Across
- 2. To brush the surface of sweet or savoury dishes to give a glossy surface or to assist in browning.
- 4. Quickly frying food in a small amount of fat, to lightly brown.
- 7. to place food in a seasoned liquid to absorb flavours and to tenderise.
- 8. To cut into cubes 1cm x 1cm.
- 9. To combine whipped mixtures and other ingredients with a metal spoon or spatula whilst maintaining the air already incorporated.
- 10. in To incorporate fat into flour using the fingertips until the mixture resembles fine bread crumbs or comes together as a dough.
- 12. the process of gently simmering food in liquid, generally milk, stock or water.
- 15. a cooking method that uses dry heat to cook foods in an oven. To minimise the loss of juices, food should be sealed in a hot pan before putting it in the oven.
- 17. Placing meat, chicken or vegetables with flavouring ingredients and liquid in a deep dish with a tight fitting lid and cooking in the oven.
- 19. A moist method of cooking that utilises the steam produced over boiling water. It is an effective method of cooking vegetables, puddings and fish.
Down
- 1. To divide foods e.g. such as a egg yolk from its white.
- 3. To pour fat over food to prevent it from drying out.

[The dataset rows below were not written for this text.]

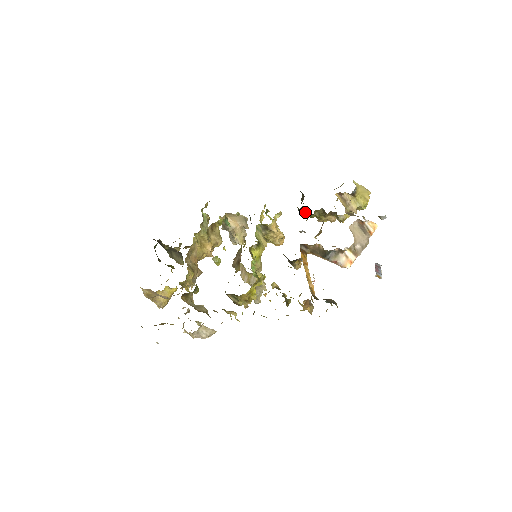
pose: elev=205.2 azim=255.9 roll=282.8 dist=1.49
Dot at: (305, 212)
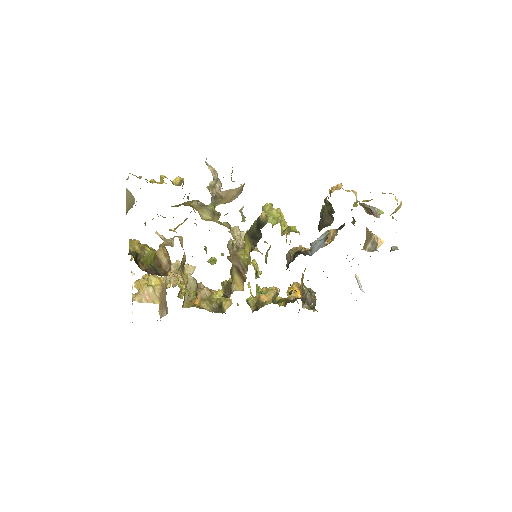
Dot at: occluded
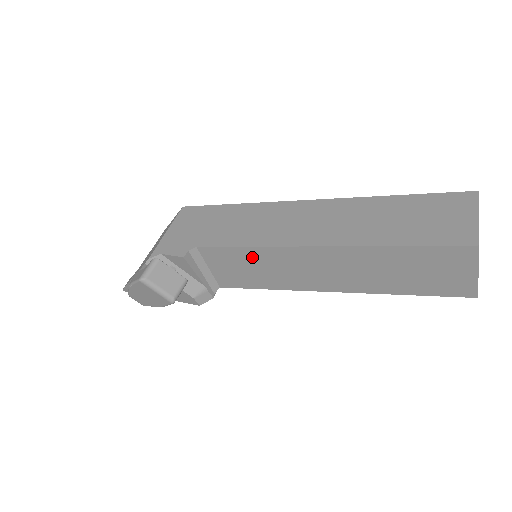
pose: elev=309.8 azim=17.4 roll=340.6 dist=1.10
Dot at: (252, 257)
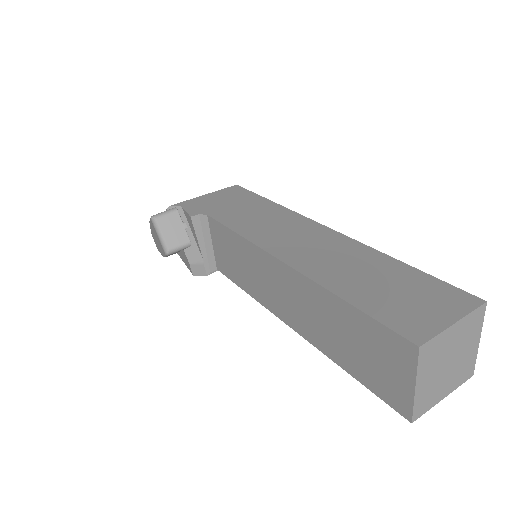
Dot at: (239, 247)
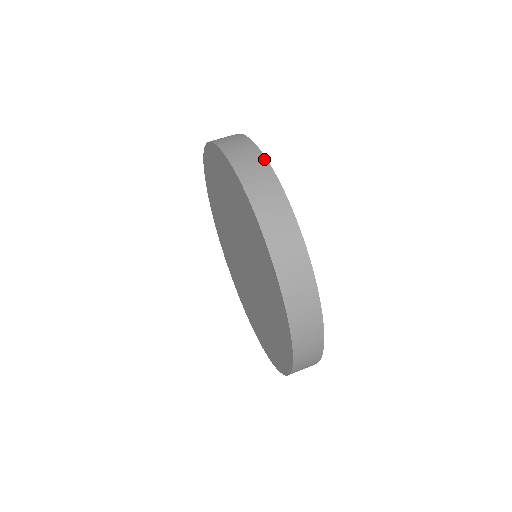
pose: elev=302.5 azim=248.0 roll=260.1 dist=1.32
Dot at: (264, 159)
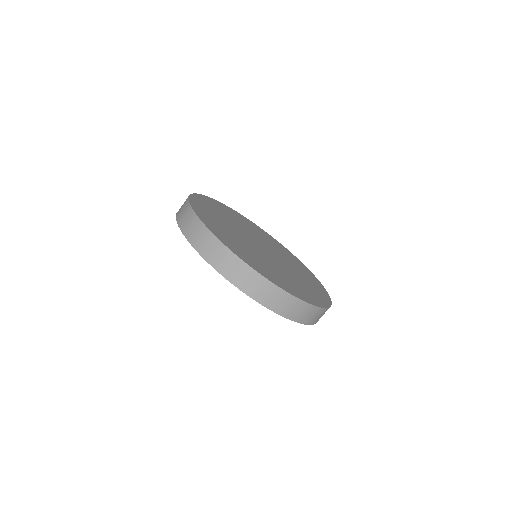
Dot at: (195, 216)
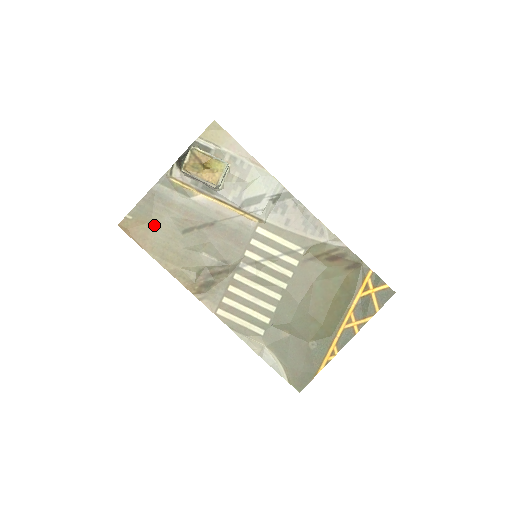
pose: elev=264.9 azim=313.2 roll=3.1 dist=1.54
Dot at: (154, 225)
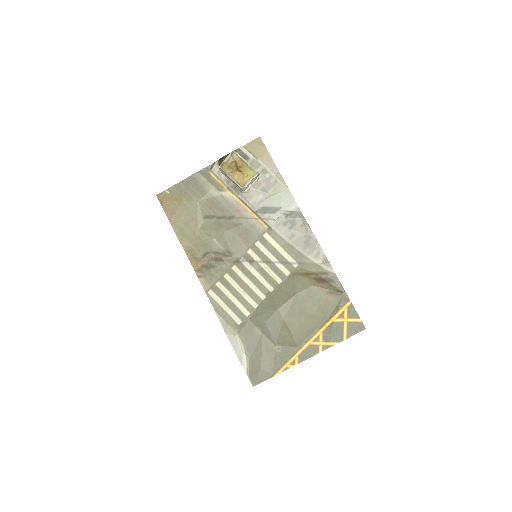
Dot at: (184, 204)
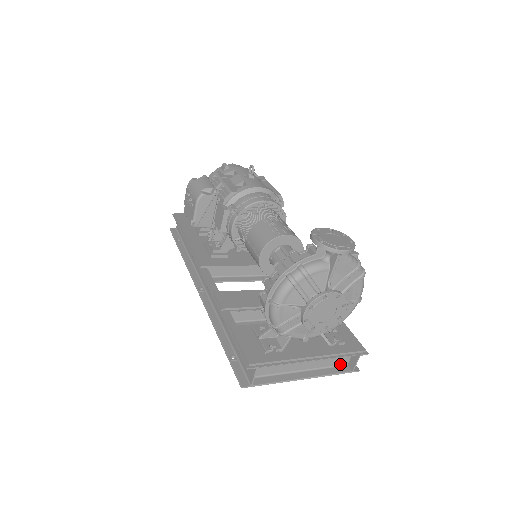
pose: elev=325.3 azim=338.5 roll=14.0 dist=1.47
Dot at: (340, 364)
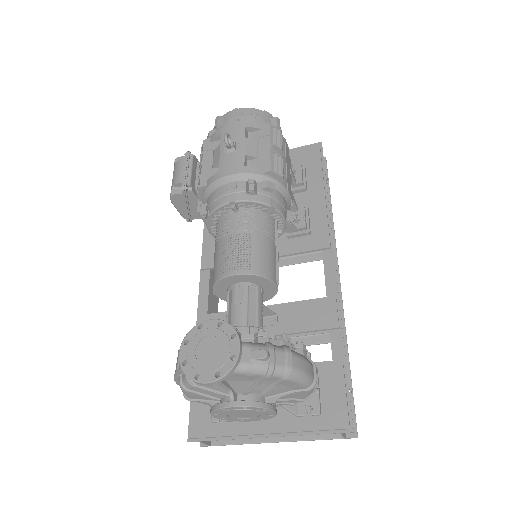
Dot at: occluded
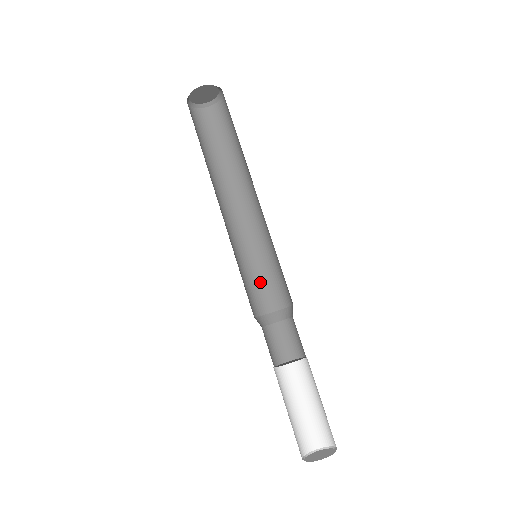
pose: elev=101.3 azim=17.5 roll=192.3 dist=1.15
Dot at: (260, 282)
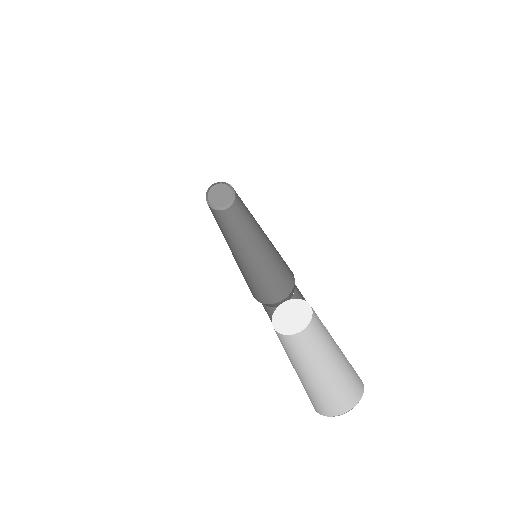
Dot at: (266, 284)
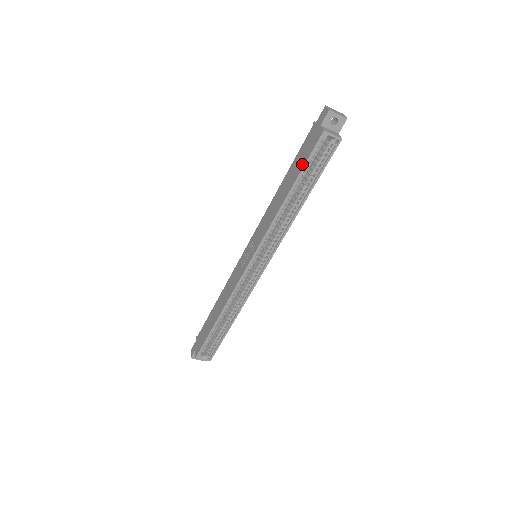
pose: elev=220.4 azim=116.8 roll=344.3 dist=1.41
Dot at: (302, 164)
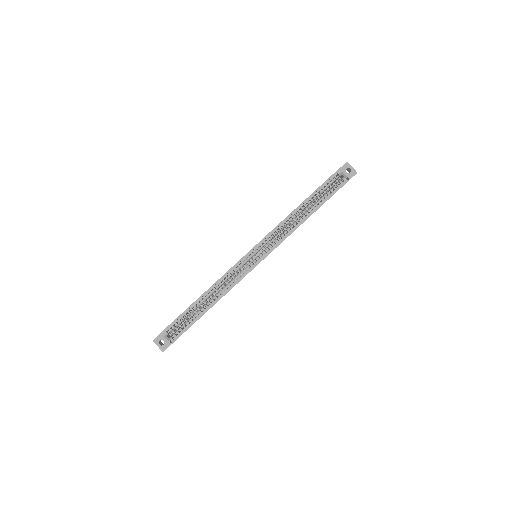
Dot at: (318, 187)
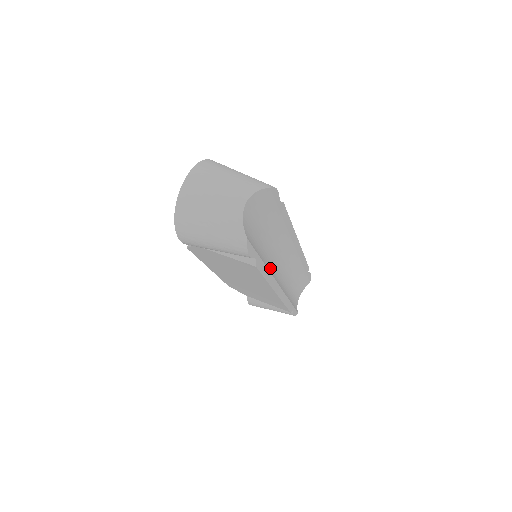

- 5. To make a liquid thick by adding a thickening agent such as flour, corn flour, eggs.
- 6. To cook food in liquid just below boiling point so that the liquid is lightly bubbling with small bubbles breaking on the surface.
- 9. A method of cooking foods in fat or oil at a high temperature.
- 11. To stir rapidly in a circular motion.
- 13. A small item of food placed onto or beside plated food to improve overall presentation.
- 14. frying cooking foods in a minimal amount of fat or oil at a high heat stirring constantly and quickly.
- 16. To cover foods with another ingredient or ingredients e.g. egg and breadcrumbs.
- 17. To roughly cut foods into small pieces.
- 18. A quick dry heat method of cooking where heat is directed at the food from above at a close proximity.